2. Include those not physically present.

If you and your former partner live too far away for two holidays to work, then you should be proactive in ensuring that your child doesn’t feel abandoned or as though they have chosen one of you over the other. This can be done by sending packages in advance to give to your children on the day of, keeping traditions from when you and your partner were together so that your children can still feel connected to holidays past, and planning phone calls or video chats with the other parent. The important thing is to prioritize your children's emotional well-being, even if you and your former partner would prefer to never speak to each other again.

3. Split holidays fairly.

If you were able to have the kids for Christmas, then you should be willing to allow your former partner to have them over on New Year's Eve. This allows your children to have that special time with their other parent and ensures that any acrimony between you and your former partner isn’t increased by the impression that one or the other of you is trying to monopolize your children's’ time. This may be difficult, especially if you have a combative or nasty relationship with your former partner, but your family can help to keep things on an even keel and ensure that your children have the best holidays possible.

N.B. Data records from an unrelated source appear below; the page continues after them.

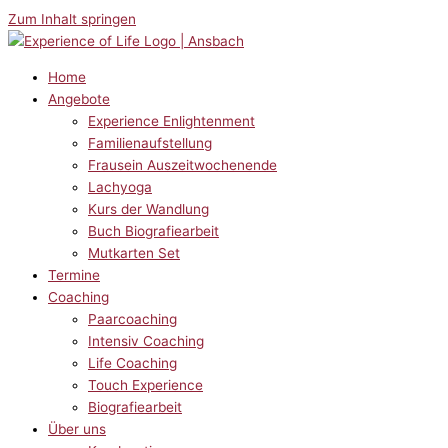
Zum Inhalt springen
Home
Angebote
Experience Enlightenment
Familienaufstellung
Frausein Auszeitwochenende
Lachyoga
Kurs der Wandlung
Buch Biografiearbeit
Mutkarten Set
Termine
Coaching
Paarcoaching
Intensiv Coaching
Life Coaching
Touch Experience
Biografiearbeit
Über uns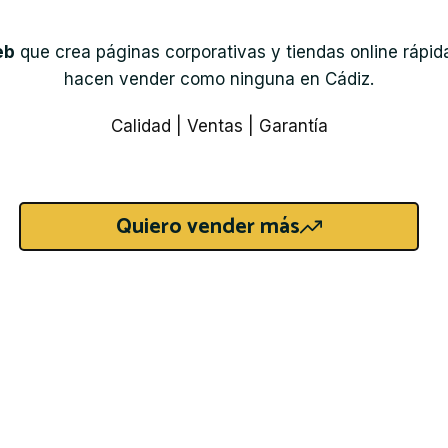
eb
que crea páginas corporativas y tiendas online rápida
hacen vender como ninguna en Cádiz.
Calidad | Ventas | Garantía
Quiero vender más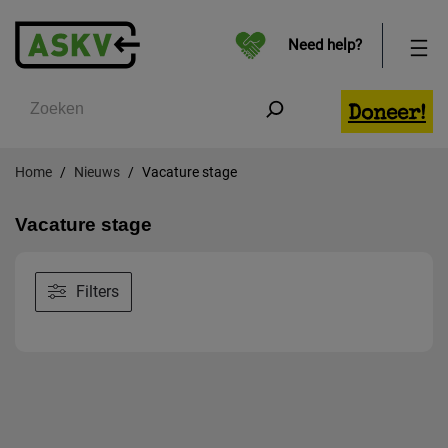
Need help?
Zoeken
Doneer!
Home
Nieuws
Vacature stage
Vacature stage
Filters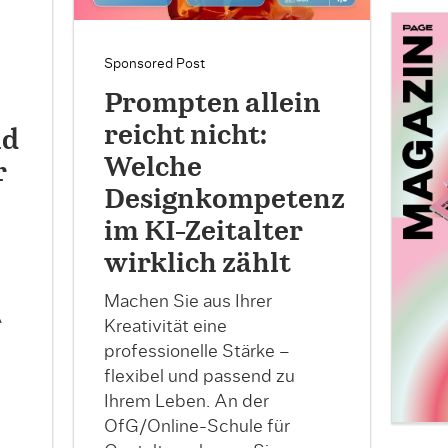
Sponsored Post
Prompten allein
reicht nicht:
nd
Welche
r
Designkompetenz
im KI-Zeitalter
t
wirklich zählt
Machen Sie aus Ihrer
A
Kreativität eine
professionelle Stärke –
flexibel und passend zu
Ihrem Leben. An der
OfG/Online-Schule für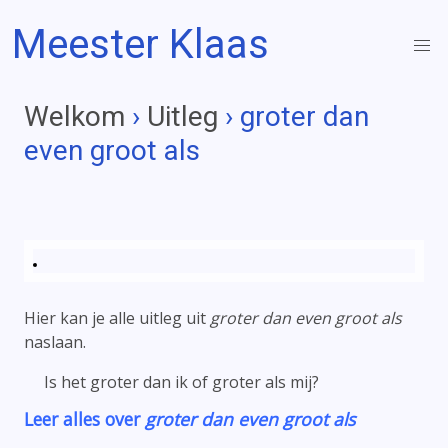
Meester Klaas
Welkom
›
Uitleg
› groter dan
even groot als
Hier kan je alle uitleg uit
groter dan even groot als
naslaan.
Is het groter dan ik of groter als mij?
Leer alles over
groter dan even groot als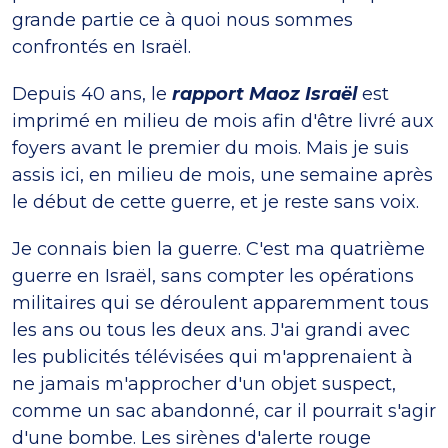
grande partie ce à quoi nous sommes
confrontés en Israël.
Depuis 40 ans, le
rapport Maoz Israël
est
imprimé en milieu de mois afin d'être livré aux
foyers avant le premier du mois. Mais je suis
assis ici, en milieu de mois, une semaine après
le début de cette guerre, et je reste sans voix.
Je connais bien la guerre. C'est ma quatrième
guerre en Israël, sans compter les opérations
militaires qui se déroulent apparemment tous
les ans ou tous les deux ans. J'ai grandi avec
les publicités télévisées qui m'apprenaient à
ne jamais m'approcher d'un objet suspect,
comme un sac abandonné, car il pourrait s'agir
d'une bombe. Les sirènes d'alerte rouge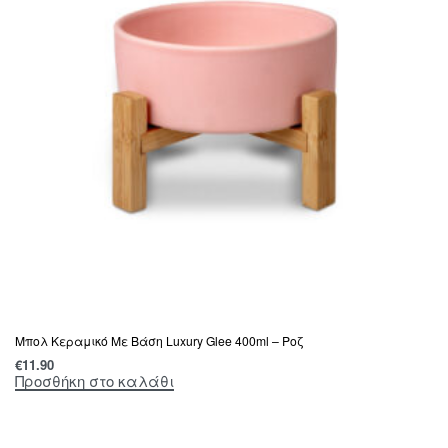
Μπολ Κεραμικό Με Βάση Luxury Glee 400ml – Ροζ
€
11.90
Προσθήκη στο καλάθι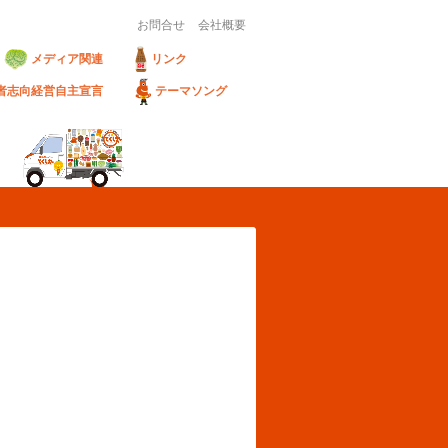
お問合せ
会社概要
メディア関連
リンク
者志向経営自主宣言
テーマソング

4. Keep each other in the loop.

Many separated couples have greater difficulty around the holidays because they aren’t honest with each other about their hopes and needs around the holiday season. Not every former couple will be able to deal with each other openly and honestly, of course, but even if you have a terrible relationship with your ex it is best to keep them in the loop about your holiday plans with your children. This will ensure that you don’t unintentionally step on each other’s toes and are able to plan around your ex’s holiday plans - and they around yours.

5. Get together.

If the acrimony over the separation has passed and you feel you are able to deal with each other civilly, there is no reason why you can’t plan a get together that includes all parts of your children's’ family. This isn’t an option for everyone, of course, but showing your children that they don’t have to feel torn between the different parts of their family goes a long way to helping them in their emotional journey.

There are no easy solutions when it comes to child custody over the holiday season, and none of these possible arrangements are right for every family. Still, with grace and maturity, you will be able to find ways to make it so your children have the best holidays possible.